**Task:** Filter the entries below down to the lines that hold "Tree".

Information Start Marker

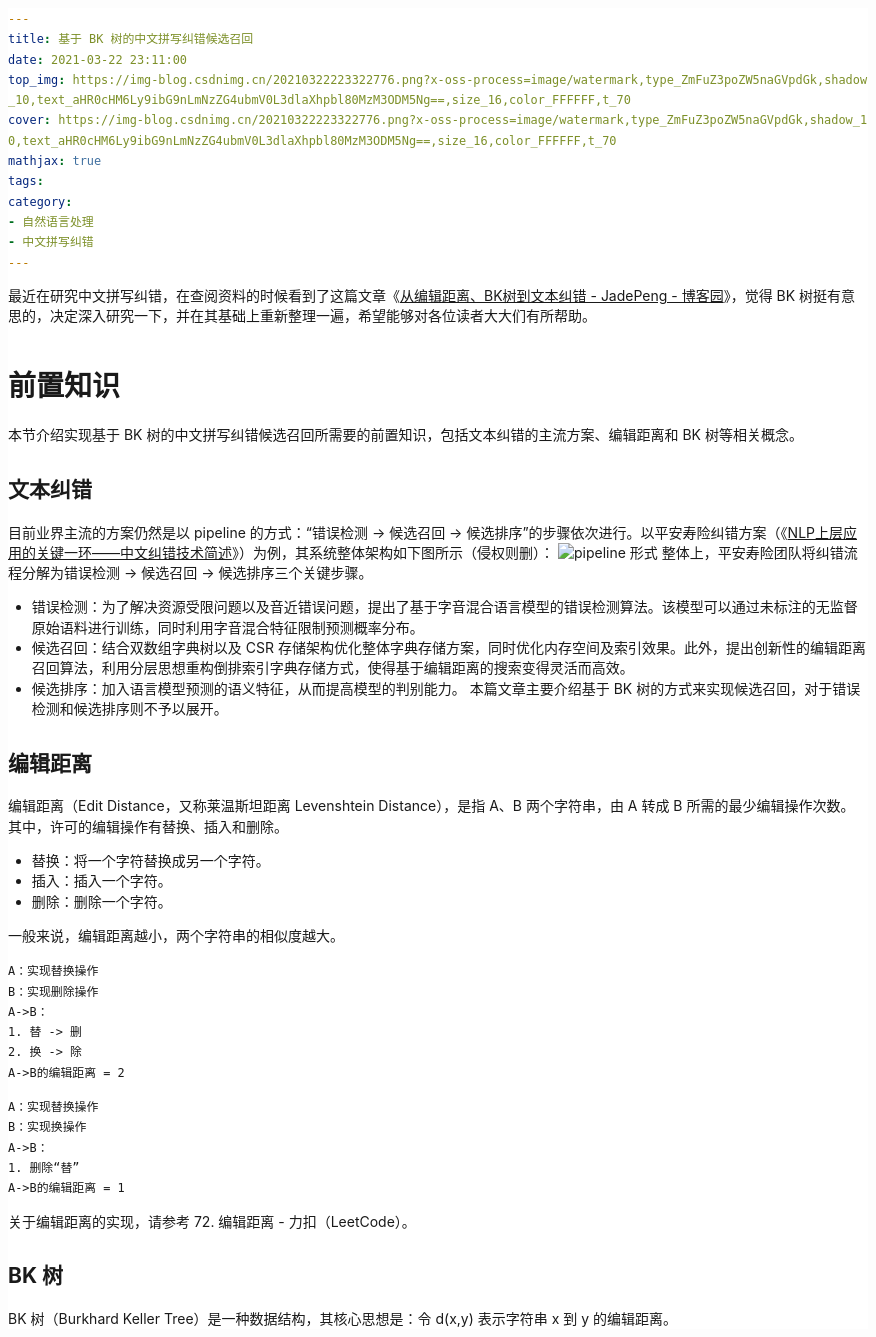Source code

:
 ```yaml
---
title: 基于 BK 树的中文拼写纠错候选召回
date: 2021-03-22 23:11:00
top_img: https://img-blog.csdnimg.cn/20210322223322776.png?x-oss-process=image/watermark,type_ZmFuZ3poZW5naGVpdGk,shadow_10,text_aHR0cHM6Ly9ibG9nLmNzZG4ubmV0L3dlaXhpbl80MzM3ODM5Ng==,size_16,color_FFFFFF,t_70
cover: https://img-blog.csdnimg.cn/20210322223322776.png?x-oss-process=image/watermark,type_ZmFuZ3poZW5naGVpdGk,shadow_10,text_aHR0cHM6Ly9ibG9nLmNzZG4ubmV0L3dlaXhpbl80MzM3ODM5Ng==,size_16,color_FFFFFF,t_70
mathjax: true
tags:
category:
- 自然语言处理
- 中文拼写纠错
---
```


最近在研究中文拼写纠错，在查阅资料的时候看到了这篇文章《[从编辑距离、BK树到文本纠错 - JadePeng - 博客园](https://www.cnblogs.com/xiaoqi/p/BK-Tree.html)》，觉得 BK 树挺有意思的，决定深入研究一下，并在其基础上重新整理一遍，希望能够对各位读者大大们有所帮助。

# 前置知识
本节介绍实现基于 BK 树的中文拼写纠错候选召回所需要的前置知识，包括文本纠错的主流方案、编辑距离和 BK 树等相关概念。

## 文本纠错
目前业界主流的方案仍然是以 pipeline 的方式：“错误检测 -> 候选召回 -> 候选排序”的步骤依次进行。以平安寿险纠错方案（《[NLP上层应用的关键一环——中文纠错技术简述](https://zhuanlan.zhihu.com/p/82807092)》）为例，其系统整体架构如下图所示（侵权则删）：
![pipeline 形式](https://img-blog.csdnimg.cn/20210322223224148.png?x-oss-process=image/watermark,type_ZmFuZ3poZW5naGVpdGk,shadow_10,text_aHR0cHM6Ly9ibG9nLmNzZG4ubmV0L3dlaXhpbl80MzM3ODM5Ng==,size_16,color_FFFFFF,t_70)
整体上，平安寿险团队将纠错流程分解为错误检测 -> 候选召回 -> 候选排序三个关键步骤。
- 错误检测：为了解决资源受限问题以及音近错误问题，提出了基于字音混合语言模型的错误检测算法。该模型可以通过未标注的无监督原始语料进行训练，同时利用字音混合特征限制预测概率分布。
- 候选召回：结合双数组字典树以及 CSR 存储架构优化整体字典存储方案，同时优化内存空间及索引效果。此外，提出创新性的编辑距离召回算法，利用分层思想重构倒排索引字典存储方式，使得基于编辑距离的搜索变得灵活而高效。
- 候选排序：加入语言模型预测的语义特征，从而提高模型的判别能力。
本篇文章主要介绍基于 BK 树的方式来实现候选召回，对于错误检测和候选排序则不予以展开。

## 编辑距离
编辑距离（Edit Distance，又称莱温斯坦距离 Levenshtein Distance），是指 A、B 两个字符串，由 A 转成 B 所需的最少编辑操作次数。
其中，许可的编辑操作有替换、插入和删除。
- 替换：将一个字符替换成另一个字符。
- 插入：插入一个字符。
- 删除：删除一个字符。

一般来说，编辑距离越小，两个字符串的相似度越大。
```
A：实现替换操作
B：实现删除操作
A->B：
1. 替 -> 删
2. 换 -> 除
A->B的编辑距离 = 2
```
```
A：实现替换操作
B：实现换操作
A->B：
1. 删除“替”
A->B的编辑距离 = 1
```
关于编辑距离的实现，请参考 72. 编辑距离 - 力扣（LeetCode）。
## BK 树
BK 树（Burkhard Keller Tree）是一种数据结构，其核心思想是：令 d(x,y) 表示字符串 x 到 y 的编辑距离。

Information End Marker

**Response box:**
最近在研究中文拼写纠错，在查阅资料的时候看到了这篇文章《[从编辑距离、BK树到文本纠错 - JadePeng - 博客园](https://www.cnblogs.com/xiaoqi/p/BK-Tree.html)》，觉得 BK 树挺有意思的，决定深入研究一下，并在其基础上重新整理一遍，希望能够对各位读者大大们有所帮助。
BK 树（Burkhard Keller Tree）是一种数据结构，其核心思想是：令 d(x,y) 表示字符串 x 到 y 的编辑距离。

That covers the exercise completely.